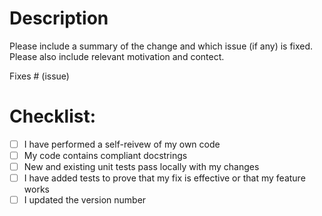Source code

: # Description

Please include a summary of the change and which issue (if any) is fixed. Please also include relevant motivation and contect.

Fixes # (issue)

# Checklist:

- [ ] I have performed a self-reivew of my own code
- [ ] My code contains compliant docstrings
- [ ] New and existing unit tests pass locally with my changes
- [ ] I have added tests to prove that my fix is effective or that my feature works
- [ ] I updated the version number
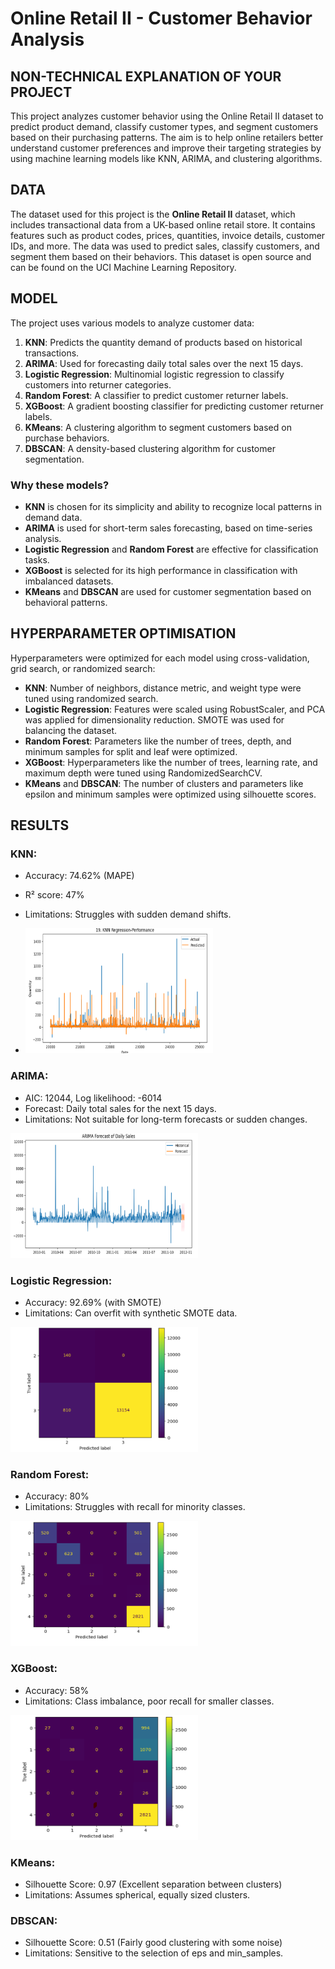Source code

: # **Online Retail II - Customer Behavior Analysis**

## **NON-TECHNICAL EXPLANATION OF YOUR PROJECT**
This project analyzes customer behavior using the Online Retail II dataset to predict product demand, classify customer types, and segment customers based on their purchasing patterns. The aim is to help online retailers better understand customer preferences and improve their targeting strategies by using machine learning models like KNN, ARIMA, and clustering algorithms.

## **DATA**
The dataset used for this project is the **Online Retail II** dataset, which includes transactional data from a UK-based online retail store. It contains features such as product codes, prices, quantities, invoice details, customer IDs, and more. The data was used to predict sales, classify customers, and segment them based on their behaviors. This dataset is open source and can be found on the UCI Machine Learning Repository.

## **MODEL**
The project uses various models to analyze customer data:

1. **KNN**: Predicts the quantity demand of products based on historical transactions.
2. **ARIMA**: Used for forecasting daily total sales over the next 15 days.
3. **Logistic Regression**: Multinomial logistic regression to classify customers into returner categories.
4. **Random Forest**: A classifier to predict customer returner labels.
5. **XGBoost**: A gradient boosting classifier for predicting customer returner labels.
6. **KMeans**: A clustering algorithm to segment customers based on purchase behaviors.
7. **DBSCAN**: A density-based clustering algorithm for customer segmentation.

### **Why these models?**
- **KNN** is chosen for its simplicity and ability to recognize local patterns in demand data.
- **ARIMA** is used for short-term sales forecasting, based on time-series analysis.
- **Logistic Regression** and **Random Forest** are effective for classification tasks.
- **XGBoost** is selected for its high performance in classification with imbalanced datasets.
- **KMeans** and **DBSCAN** are used for customer segmentation based on behavioral patterns.

## **HYPERPARAMETER OPTIMISATION**
Hyperparameters were optimized for each model using cross-validation, grid search, or randomized search:

- **KNN**: Number of neighbors, distance metric, and weight type were tuned using randomized search.
- **Logistic Regression**: Features were scaled using RobustScaler, and PCA was applied for dimensionality reduction. SMOTE was used for balancing the dataset.
- **Random Forest**: Parameters like the number of trees, depth, and minimum samples for split and leaf were optimized.
- **XGBoost**: Hyperparameters like the number of trees, learning rate, and maximum depth were tuned using RandomizedSearchCV.
- **KMeans** and **DBSCAN**: The number of clusters and parameters like epsilon and minimum samples were optimized using silhouette scores.

## **RESULTS**
### **KNN**:
- Accuracy: 74.62% (MAPE)
- R² score: 47%
- Limitations: Struggles with sudden demand shifts.

- <img src="Images/KNN.png" alt=" KNN" style="width: 300px; height: 200px;">

### **ARIMA**:
- AIC: 12044, Log likelihood: -6014
- Forecast: Daily total sales for the next 15 days.
- Limitations: Not suitable for long-term forecasts or sudden changes.

<img src="Images/ARIMA.png" alt=" KNN" style="width: 300px; height: 200px;">


### **Logistic Regression**:
- Accuracy: 92.69% (with SMOTE)
- Limitations: Can overfit with synthetic SMOTE data.

<img src="Images/Logistic Regression.png" alt=" KNN" style="width: 300px; height: 200px;">

### **Random Forest**:
- Accuracy: 80%
- Limitations: Struggles with recall for minority classes.


<img src="Images/Random Forest.png" alt=" KNN" style="width: 300px; height: 200px;">

### **XGBoost**:
- Accuracy: 58%
- Limitations: Class imbalance, poor recall for smaller classes.

 
<img src="Images/XGBoost.png" alt=" KNN" style="width: 300px; height: 200px;">

### **KMeans**:
- Silhouette Score: 0.97 (Excellent separation between clusters)
- Limitations: Assumes spherical, equally sized clusters.

### **DBSCAN**:
- Silhouette Score: 0.51 (Fairly good clustering with some noise)
- Limitations: Sensitive to the selection of eps and min_samples.













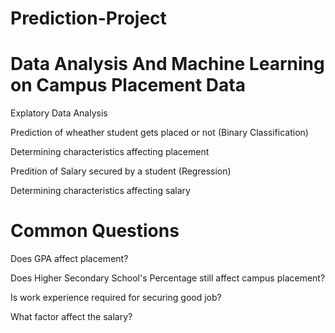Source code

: # Prediction-Project

# Data Analysis And Machine Learning on Campus Placement Data
Explatory Data Analysis

Prediction of wheather student gets placed or not (Binary Classification)

Determining characteristics affecting placement

Predition of Salary secured by a student (Regression)

Determining characteristics affecting salary

# Common Questions
Does GPA affect placement?

Does Higher Secondary School's Percentage still affect campus placement?

Is work experience required for securing good job?

What factor affect the salary?
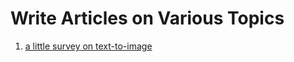 # Write Articles on Various Topics
1. [a little survey on text-to-image](https://github.com/qiaojy19/q-Blogs/issues/1)

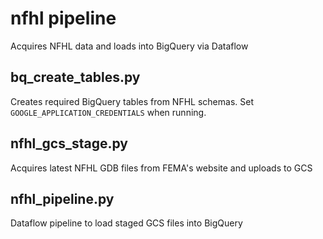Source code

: # nfhl pipeline

Acquires NFHL data and loads into BigQuery via Dataflow

## bq_create_tables.py

Creates required BigQuery tables from NFHL schemas. Set `GOOGLE_APPLICATION_CREDENTIALS` when running.

## nfhl_gcs_stage.py

Acquires latest NFHL GDB files from FEMA's website and uploads to GCS

## nfhl_pipeline.py

Dataflow pipeline to load staged GCS files into BigQuery

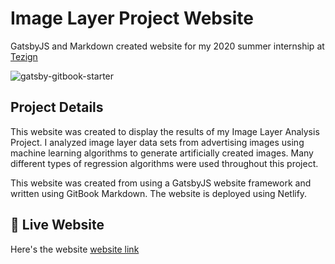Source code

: # Image Layer Project Website
GatsbyJS and Markdown created website for my 2020 summer internship at [Tezign](http://tezign.com)

![gatsby-gitbook-starter](https://graphql-engine-cdn.hasura.io/learn-hasura/gatsby-gitbook-starter/assets/documentation_app_blog.png)

## Project Details

This website was created to display the results of my Image Layer Analysis Project. I analyzed image layer data sets from advertising images using machine learning algorithms to generate artificially created images. Many different types of regression algorithms were used throughout this project.

This website was created from using a GatsbyJS website framework and written using GitBook Markdown. The website is deployed using Netlify.


## 🔗 Live Website

Here's the website <a href="https://imagelayerproject.netlify.app/" target="_blank">website link</a>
==================================================
#### [GOAL OF THE EXERCISE]
Transcribe every line of the material above verbatim, omitting the pictures from your answer.

#### [SOLUTION FOR THIS TASK]
Source code

: # Description

Please include a summary of the change and which issue (if any) is fixed. Please also include relevant motivation and contect.

Fixes # (issue)

# Checklist:

- [ ] I have performed a self-reivew of my own code
- [ ] My code contains compliant docstrings
- [ ] New and existing unit tests pass locally with my changes
- [ ] I have added tests to prove that my fix is effective or that my feature works
- [ ] I updated the version number
Source code

: # **Online Retail II - Customer Behavior Analysis**

## **NON-TECHNICAL EXPLANATION OF YOUR PROJECT**
This project analyzes customer behavior using the Online Retail II dataset to predict product demand, classify customer types, and segment customers based on their purchasing patterns. The aim is to help online retailers better understand customer preferences and improve their targeting strategies by using machine learning models like KNN, ARIMA, and clustering algorithms.

## **DATA**
The dataset used for this project is the **Online Retail II** dataset, which includes transactional data from a UK-based online retail store. It contains features such as product codes, prices, quantities, invoice details, customer IDs, and more. The data was used to predict sales, classify customers, and segment them based on their behaviors. This dataset is open source and can be found on the UCI Machine Learning Repository.

## **MODEL**
The project uses various models to analyze customer data:

1. **KNN**: Predicts the quantity demand of products based on historical transactions.
2. **ARIMA**: Used for forecasting daily total sales over the next 15 days.
3. **Logistic Regression**: Multinomial logistic regression to classify customers into returner categories.
4. **Random Forest**: A classifier to predict customer returner labels.
5. **XGBoost**: A gradient boosting classifier for predicting customer returner labels.
6. **KMeans**: A clustering algorithm to segment customers based on purchase behaviors.
7. **DBSCAN**: A density-based clustering algorithm for customer segmentation.

### **Why these models?**
- **KNN** is chosen for its simplicity and ability to recognize local patterns in demand data.
- **ARIMA** is used for short-term sales forecasting, based on time-series analysis.
- **Logistic Regression** and **Random Forest** are effective for classification tasks.
- **XGBoost** is selected for its high performance in classification with imbalanced datasets.
- **KMeans** and **DBSCAN** are used for customer segmentation based on behavioral patterns.

## **HYPERPARAMETER OPTIMISATION**
Hyperparameters were optimized for each model using cross-validation, grid search, or randomized search:

- **KNN**: Number of neighbors, distance metric, and weight type were tuned using randomized search.
- **Logistic Regression**: Features were scaled using RobustScaler, and PCA was applied for dimensionality reduction. SMOTE was used for balancing the dataset.
- **Random Forest**: Parameters like the number of trees, depth, and minimum samples for split and leaf were optimized.
- **XGBoost**: Hyperparameters like the number of trees, learning rate, and maximum depth were tuned using RandomizedSearchCV.
- **KMeans** and **DBSCAN**: The number of clusters and parameters like epsilon and minimum samples were optimized using silhouette scores.

## **RESULTS**
### **KNN**:
- Accuracy: 74.62% (MAPE)
- R² score: 47%
- Limitations: Struggles with sudden demand shifts.

- <img src="Images/KNN.png" alt=" KNN" style="width: 300px; height: 200px;">

### **ARIMA**:
- AIC: 12044, Log likelihood: -6014
- Forecast: Daily total sales for the next 15 days.
- Limitations: Not suitable for long-term forecasts or sudden changes.

<img src="Images/ARIMA.png" alt=" KNN" style="width: 300px; height: 200px;">


### **Logistic Regression**:
- Accuracy: 92.69% (with SMOTE)
- Limitations: Can overfit with synthetic SMOTE data.

<img src="Images/Logistic Regression.png" alt=" KNN" style="width: 300px; height: 200px;">

### **Random Forest**:
- Accuracy: 80%
- Limitations: Struggles with recall for minority classes.


<img src="Images/Random Forest.png" alt=" KNN" style="width: 300px; height: 200px;">

### **XGBoost**:
- Accuracy: 58%
- Limitations: Class imbalance, poor recall for smaller classes.

 
<img src="Images/XGBoost.png" alt=" KNN" style="width: 300px; height: 200px;">

### **KMeans**:
- Silhouette Score: 0.97 (Excellent separation between clusters)
- Limitations: Assumes spherical, equally sized clusters.

### **DBSCAN**:
- Silhouette Score: 0.51 (Fairly good clustering with some noise)
- Limitations: Sensitive to the selection of eps and min_samples.













Source code

: # Prediction-Project

# Data Analysis And Machine Learning on Campus Placement Data
Explatory Data Analysis

Prediction of wheather student gets placed or not (Binary Classification)

Determining characteristics affecting placement

Predition of Salary secured by a student (Regression)

Determining characteristics affecting salary

# Common Questions
Does GPA affect placement?

Does Higher Secondary School's Percentage still affect campus placement?

Is work experience required for securing good job?

What factor affect the salary?
 # Write Articles on Various Topics
1. [a little survey on text-to-image](https://github.com/qiaojy19/q-Blogs/issues/1)

Source code

: # nfhl pipeline

Acquires NFHL data and loads into BigQuery via Dataflow

## bq_create_tables.py

Creates required BigQuery tables from NFHL schemas. Set `GOOGLE_APPLICATION_CREDENTIALS` when running.

## nfhl_gcs_stage.py

Acquires latest NFHL GDB files from FEMA's website and uploads to GCS

## nfhl_pipeline.py

Dataflow pipeline to load staged GCS files into BigQuery

Source code

: # Image Layer Project Website
GatsbyJS and Markdown created website for my 2020 summer internship at [Tezign](http://tezign.com)

![gatsby-gitbook-starter](https://graphql-engine-cdn.hasura.io/learn-hasura/gatsby-gitbook-starter/assets/documentation_app_blog.png)

## Project Details

This website was created to display the results of my Image Layer Analysis Project. I analyzed image layer data sets from advertising images using machine learning algorithms to generate artificially created images. Many different types of regression algorithms were used throughout this project.

This website was created from using a GatsbyJS website framework and written using GitBook Markdown. The website is deployed using Netlify.


## 🔗 Live Website

Here's the website <a href="https://imagelayerproject.netlify.app/" target="_blank">website link</a>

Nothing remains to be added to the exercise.